All-Stop on top of Non-Stop
Non-stop allows finer grained control of threads. In the non-stop variant of the RSP, thread control is asynchronous.
We should get rid of the all-stop vs non-stop distinction. Itsets will allow merging the user interface aspects. On the backend side, we should implement all-stop behavior on top of the target always running in non-stop mode.
There's been preliminary work posted. The original version is here:
A few revisions have been later posted:
However, that work is still WIP and not complete.
1. Getting the code / Helping
Discussions are held on the main GDB mailing lists. Patches should be posted to the gdb-patches mailing list. Work is being committed directly to the mainline (i.e., there's no special feature branch).
2. Remaining sub tasks
2.1. Target independent (native/remote)
Non-stop requires async mode. That should be made the default. WIP here.
- Currently, software single-step targets work in non-stop mode by forcing displaced stepping for all single steps. That's quite inefficient. The reason we don't do the usual "put break at next instruction - continue" dance in non-stop, is because the current software single-step implementation assumes only one thread will be single-stepping at a given time (with lots of globals and code marked deprecated). That won't be true in non-stop mode. Software single-step should be reworked to make it work in non-stop mode. Related the thread-hop code should be handled by the generic 'breakpoint doesn't cause stop / bpstat' code.
- In all-stop GDB passes the last stop signal to the thread we're resuming, in 'proceed', even if the thread that originally got the signal was some other thread. That's really silly. That means proceed delivers the signal to the wrong thread when one_proc triggers. Instead of making all-stop-on-top-of-non-stop mirror this (the current patch does not do that yet), all-stop should be fixed. GDB should warn, and perhaps query what to do (pass signal to original thread, or to the selected thread?).
- The current all-stop-on-top-of-non-stop patch left “target_pass_signals” mechanism broken at places. That needs fixing.
- Currently, in all-stop, when breakpoint commands run, all threads are stopped. With all-stop-on-top-of-non-stop, only the thread that got the event is stopped. To preserve behavior, that might need to be emulated, as users might expect things like "thread apply all foo" to work from breakpoint commands. This is unfortunate and conflicts with the desire of merging all-stop and non-stop under the itsets umbrella. Needs further thought and discussion.
- We should have a "breakpoints always-inserted when-running" mode (spelling just for illustration). In all-stop, GDB always removes all breakpoints from the target whenever the program stops. This is useful in case GDB crashes, as otherwise, there's good chance breakpoints would be left planted on target. non-stop mode requires "breakpoints always-inserted" mode. That is, breakpoints are left planted even if the target is stopped. It'd be nice to come up with a hybrid -- leave breakpoints always inserted, as long as some thread is running. If all threads in the process stop, then remove all breakpoints. Related, currently, unless displaced stepping is in effect, GDB always removes all breakpoints when it needs to single-step over one, and then puts them all back. It'd be good to make gdb only remove the breakpoint being stepped over, leaving all the others in place.

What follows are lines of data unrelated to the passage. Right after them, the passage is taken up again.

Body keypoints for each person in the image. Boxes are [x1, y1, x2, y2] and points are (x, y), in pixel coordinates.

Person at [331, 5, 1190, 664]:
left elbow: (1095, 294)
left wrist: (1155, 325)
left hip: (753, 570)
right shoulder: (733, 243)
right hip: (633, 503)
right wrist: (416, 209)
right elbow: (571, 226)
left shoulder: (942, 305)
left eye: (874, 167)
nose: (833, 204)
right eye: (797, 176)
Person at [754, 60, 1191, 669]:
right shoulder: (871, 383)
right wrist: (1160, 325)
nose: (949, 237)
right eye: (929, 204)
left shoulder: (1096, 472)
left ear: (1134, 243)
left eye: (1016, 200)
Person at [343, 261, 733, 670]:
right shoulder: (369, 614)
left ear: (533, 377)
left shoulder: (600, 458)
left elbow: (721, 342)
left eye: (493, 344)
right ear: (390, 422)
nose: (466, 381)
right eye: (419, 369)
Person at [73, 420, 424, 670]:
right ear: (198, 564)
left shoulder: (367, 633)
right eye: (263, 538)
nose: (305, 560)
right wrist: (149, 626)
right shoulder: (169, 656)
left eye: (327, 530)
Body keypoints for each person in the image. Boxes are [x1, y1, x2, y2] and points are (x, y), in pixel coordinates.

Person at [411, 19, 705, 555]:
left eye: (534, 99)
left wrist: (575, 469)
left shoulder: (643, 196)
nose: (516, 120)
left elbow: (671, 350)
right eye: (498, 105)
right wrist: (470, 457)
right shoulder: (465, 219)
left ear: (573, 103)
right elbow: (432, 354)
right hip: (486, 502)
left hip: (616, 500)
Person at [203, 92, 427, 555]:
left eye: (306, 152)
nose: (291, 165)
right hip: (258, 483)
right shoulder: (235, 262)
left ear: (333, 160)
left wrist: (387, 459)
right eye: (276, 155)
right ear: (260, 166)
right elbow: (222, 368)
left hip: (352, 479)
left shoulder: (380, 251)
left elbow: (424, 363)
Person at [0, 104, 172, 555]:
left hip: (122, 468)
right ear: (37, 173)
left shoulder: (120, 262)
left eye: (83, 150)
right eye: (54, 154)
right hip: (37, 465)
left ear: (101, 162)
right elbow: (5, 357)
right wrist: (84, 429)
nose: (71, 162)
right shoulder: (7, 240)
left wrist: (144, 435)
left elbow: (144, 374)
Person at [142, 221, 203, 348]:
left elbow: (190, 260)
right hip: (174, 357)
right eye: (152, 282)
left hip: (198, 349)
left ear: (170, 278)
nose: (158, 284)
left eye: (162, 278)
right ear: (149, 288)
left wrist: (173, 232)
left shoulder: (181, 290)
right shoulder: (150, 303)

- infrun.c:infwait_state is a global presently. It looks like it should be per thread in non-stop mode.
- We have a single dummy frame stack/list. That looks like a problem for non-stop mode. Actually it's also a problem for multi-process, as the dummy stack list also doesn't take inferiors/program spaces into account -- a possible test to exercise this would be something along the lines of: start two processes of the same program, run to main in both, set a breakpoint at malloc, and do "print malloc(0)" in both inferiors. At this point, the stacks will be exactly the same in both processes. main print dummy-frame shows only one frame... As there'll usually be only one or a few threads doing function calls at the same time, putting a dummy stack pointer in the thread object ends up being a little bit expensive. We could instead do like inline-frame.c -- record the ptid in struct dummy_frame.
- Actually getting the all-stop-on-top-of-non-stop patch into shape.
2.2. Remote target
- When you connect to a remote target with "target remote" (or target extended-remote), in non-stop mode, there's a window where the user already has the prompt, and GDB thinks all remote threads are running, even if they were already stopped. This means that scripts that do e.g., "target remote; continue" fail on the "continue" with "can't do that when the current thread is running". This is actually visible in the testsuite -- all the non-stop tests are racy against GDBserver because of this. As we'll always use non-stop mode behind the scenes, this needs to be fixed.
- We go from all-stop always stopping all threads on any event, to having to have GDB always stop all threads individually. That's quite inefficient for remote targets. We should at least have a way to request a whole process be stopped, or all threads of all processes (and be told when that request is complete). This may mean we end up with simplified itsets on the target side.
- Remote File I/O (The F packet) doesn't work in non-stop mode. Need to come up with alternative.
- The remote O packet doesn't work in nonstop mode. Need to come up with alternative.